Bruxelles examine actuellement si le dispositif fiduciaire mis en place par Babiš respecte les règles en matière de conflits d'intérêts

EURACTIV.com
Le Premier ministre tchèque Andrej Babis [Ozge Elif Kizil/Anadolu via Getty Images]

PRAGUE – La Commission européenne a temporairement suspendu le versement de 3,18 millions d’euros de remboursements à la Tchéquie au titre des subventions agricoles versées à Agrofert, le conglomérat agricole et chimique fondé par le Premier ministre tchèque Andrej Babiš, le temps d’examiner un éventuel conflit d’intérêts.

Le Fonds national d’intervention agricole (SZIF), qui gère les subventions agricoles de l’UE en Tchéquie, a déclaré que la décision de la Commission constitue une « mesure procédurale temporaire » permettant à Bruxelles de mener à bien son évaluation et de demander des informations complémentaires aux autorités tchèques.

Le SZIF a souligné que cette suspension « ne constitue pas une décision définitive » quant à l’éligibilité des dépenses ou à une éventuelle correction financière. Il a ajouté que les autorités tchèques coopéreraient pleinement avec la Commission et fourniraient tous les documents et informations supplémentaires qu’elle demanderait.

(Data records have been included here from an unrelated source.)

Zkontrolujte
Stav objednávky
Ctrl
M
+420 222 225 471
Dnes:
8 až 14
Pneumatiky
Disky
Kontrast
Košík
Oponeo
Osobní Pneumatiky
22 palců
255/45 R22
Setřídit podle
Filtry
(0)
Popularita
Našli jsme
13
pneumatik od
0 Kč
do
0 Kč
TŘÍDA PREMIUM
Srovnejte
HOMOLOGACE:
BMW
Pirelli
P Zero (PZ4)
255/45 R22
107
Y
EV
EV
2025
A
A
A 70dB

La Commission peut maintenir la suspension du remboursement pendant six mois au maximum, avec une prolongation possible de trois mois.

Le litige porte sur les liens entre Babiš et Agrofert. Après son retour au pouvoir, Babiš a transféré le conglomérat dans un fonds fiduciaire, affirmant qu’il est allé « bien au-delà de ce qu’exigent les lois tchèques et européennes » pour résoudre ce conflit d’intérêts. Il insiste sur le fait qu’il ne détient ni ne contrôle plus Agrofert.

La Commission européenne continue toutefois de demander des garanties quant à la conformité de ce nouvel arrangement avec les règles de l’UE en matière de conflits d’intérêts. Les autorités tchèques avaient auparavant autorisé Agrofert à percevoir à nouveau des subventions, mais la Commission s’est interrogée sur le bien-fondé de cette évaluation.

Cette dernière initiative s’inscrit dans le cadre d’un examen plus approfondi des subventions européennes perçues par Agrofert. En juillet, le Parquet européen (EPPO) a ouvert une procédure pénale concernant des infractions présumées portant atteinte aux intérêts financiers de l’UE.